Your first tax return after your divorce is going to be a challenging one. That’s going to be true whether you were the one who always did the taxes during the marriage or the one who left that to your spouse.
It’s probably wise to work with a tax professional – and not the one you and your spouse always used. It will cost you more than doing your taxes yourself, but you may save more than that fee and avoid costly errors. Every situation is different, but here are some key issues you may need to consider:
Choosing your filing status
If your divorce was final before Jan. 1 of this year, you will file as single or head of household. You can file as head of household if a qualifying dependent, such as a child, lived with you for over 50% of the year.
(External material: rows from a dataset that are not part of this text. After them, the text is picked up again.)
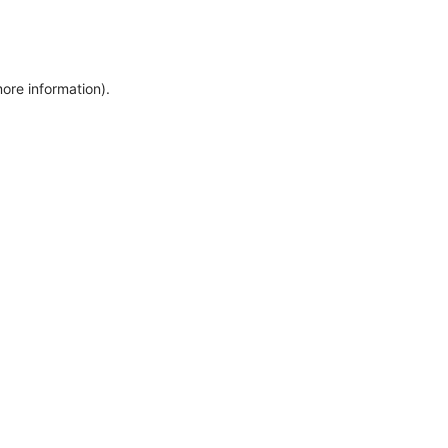
more information)
.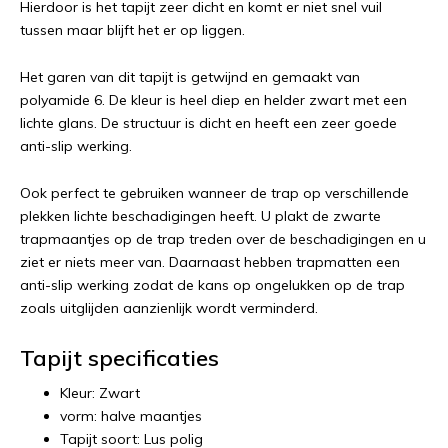
Hierdoor is het tapijt zeer dicht en komt er niet snel vuil
tussen maar blijft het er op liggen.
Het garen van dit tapijt is getwijnd en gemaakt van
polyamide 6. De kleur is heel diep en helder zwart met een
lichte glans. De structuur is dicht en heeft een zeer goede
anti-slip werking.
Ook perfect te gebruiken wanneer de trap op verschillende
plekken lichte beschadigingen heeft. U plakt de zwarte
trapmaantjes op de trap treden over de beschadigingen en u
ziet er niets meer van. Daarnaast hebben trapmatten een
anti-slip werking zodat de kans op ongelukken op de trap
zoals uitglijden aanzienlijk wordt verminderd.
Tapijt specificaties
Kleur: Zwart
vorm: halve maantjes
Tapijt soort: Lus polig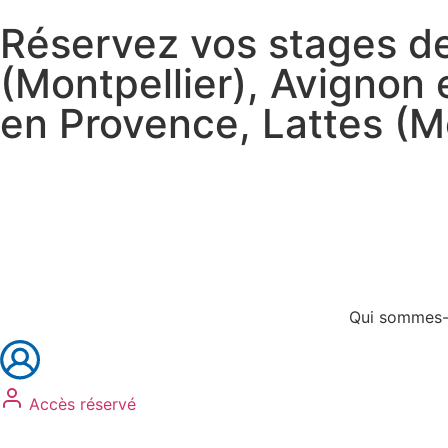
Réservez vos stages de
(Montpellier), Avignon
en Provence, Lattes (Mo
Réservez vos stages
Réservez vos formations
Qui sommes-
Accès réservé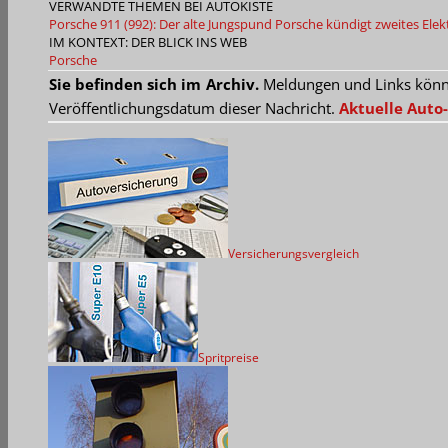
VERWANDTE THEMEN BEI AUTOKISTE
Porsche 911 (992): Der alte Jungspund
Porsche kündigt zweites Ele
IM KONTEXT: DER BLICK INS WEB
Porsche
Sie befinden sich im Archiv.
Meldungen und Links können
Veröffentlichungsdatum dieser Nachricht.
Aktuelle Auto-
Versicherungsvergleich
Spritpreise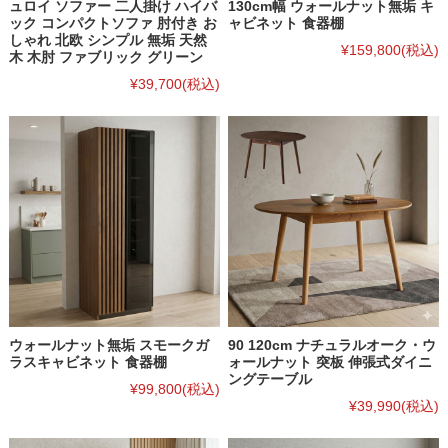
ュロイ ソファー 二人掛け ハイバ
130cm幅 ウォールナット無垢 キ
ック コンパクトソファ 肘付き お
ャビネット 食器棚
しゃれ 北欧 シンプル 無垢 天然
¥159,800
(税込)
木 木肘 ファブリック グリーン
¥39,700
(税込)
ウォールナット無垢 スモークガ
90 120cm ナチュラルオーク・ウ
ラスキャビネット 食器棚
ォールナット 突板 伸張式ダイニ
ングテーブル
¥99,800
(税込)
¥39,990
(税込)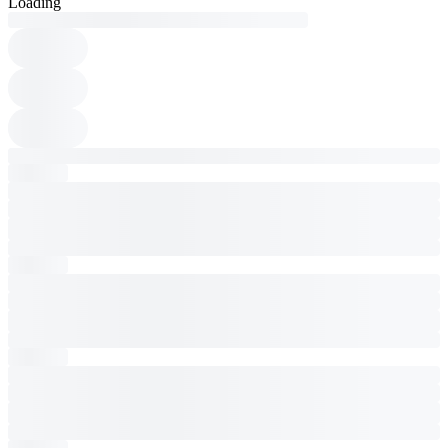
Loading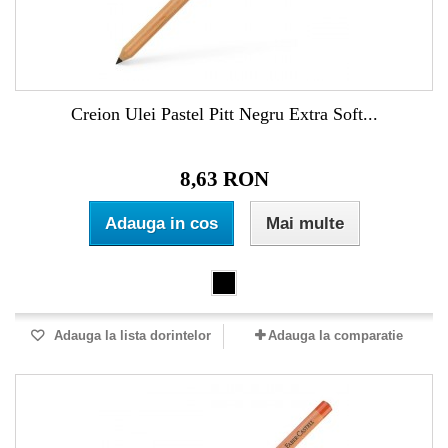
Creion Ulei Pastel Pitt Negru Extra Soft...
8,63 RON
Adauga in cos
Mai multe
Adauga la lista dorintelor
Adauga la comparatie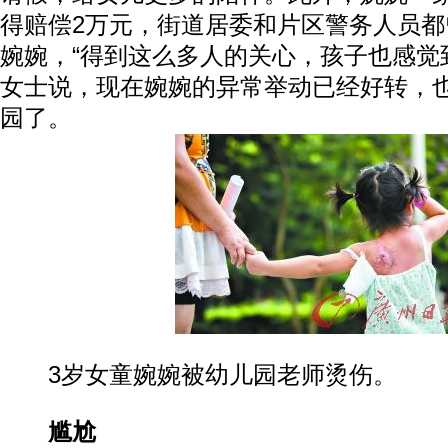
得赔偿2万元，街道居委和片区警务人员
婉婉，“得到这么多人的关心，孩子也感觉
女士说，现在婉婉的异常举动已经好转，
园了。
3岁女童婉婉被幼儿园老师烫伤。
尴尬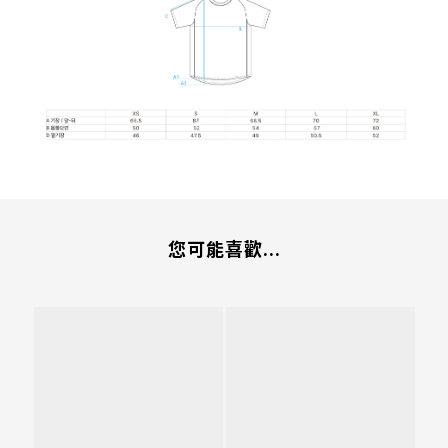
您可能喜歡...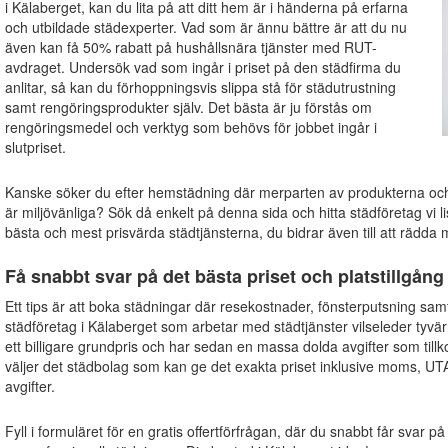
i Kälaberget, kan du lita på att ditt hem är i händerna på erfarna
och utbildade städexperter. Vad som är ännu bättre är att du nu
även kan få 50% rabatt på hushållsnära tjänster med RUT-
avdraget. Undersök vad som ingår i priset på den städfirma du
anlitar, så kan du förhoppningsvis slippa stå för städutrustning
samt rengöringsprodukter själv. Det bästa är ju förstås om
rengöringsmedel och verktyg som behövs för jobbet ingår i
slutpriset.
Kanske söker du efter hemstädning där merparten av produkterna o
är miljövänliga? Sök då enkelt på denna sida och hitta städföretag vi li
bästa och mest prisvärda städtjänsterna, du bidrar även till att rädda m
Få snabbt svar på det bästa priset och platstillgång
Ett tips är att boka städningar där resekostnader, fönsterputsning sam
städföretag i Kälaberget som arbetar med städtjänster vilseleder tyvä
ett billigare grundpris och har sedan en massa dolda avgifter som til
väljer det städbolag som kan ge det exakta priset inklusive moms, UT
avgifter.
Fyll i formuläret för en gratis offertförfrågan, där du snabbt får svar på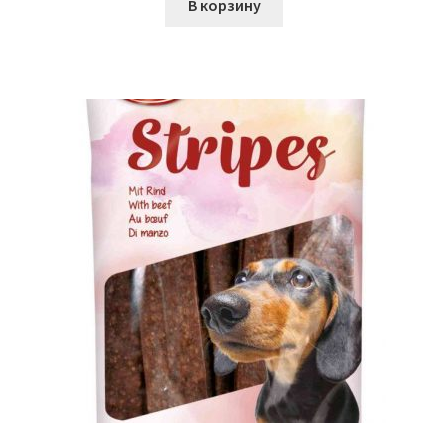
В корзину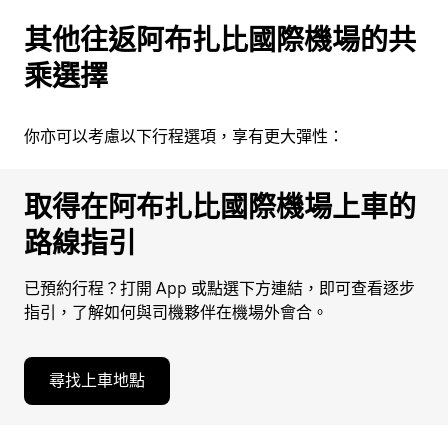
其他往返阿布扎比國際機場的共
乘選擇
你亦可以考慮以下行程選項，享有更大彈性：
取得在阿布扎比國際機場上車的
路線指引
已預約行程？打開 App 或點選下方連結，即可查看逐步
指引，了解如何與司機夥伴在機場外會合。
尋找上車地點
Determine who’s claiming the children as dependents
You and your ex-spouse can’t both claim them, even if you’re sharing custody evenly. If you are the custodial parent and have the kids the majority of the time, you can claim them. If you and your ex are splitting custody 50-50, you can each claim them every other year.
If it’s more financially prudent for your ex to claim them even though they don’t have primary custody, you need to fill out an IRS form for them to submit with their return (and vice versa if you’re the noncustodial parent claiming them).
Be sure the name on your taxes matches your Social Security card
If you changed your last name with the divorce, you should have notified the Social Security Administration (SSA) to get an updated card. The name you use on your tax forms needs to match the one the SSA has.
Protect yourself if your ex owes the IRS money
Sometimes, people don’t find out that their spouse didn’t report their full income on their joint taxes or that they have other debts they owe the IRS until they divorce. If that’s the case, you can ask the IRS for injured spouse relief. If that’s granted, you can protect your money from being taken to pay your ex’s debts.
If you’re still in the process of divorce or haven’t begun yet, it may be wise to have a tax professional on your team. Your family law attorney can likely recommend someone.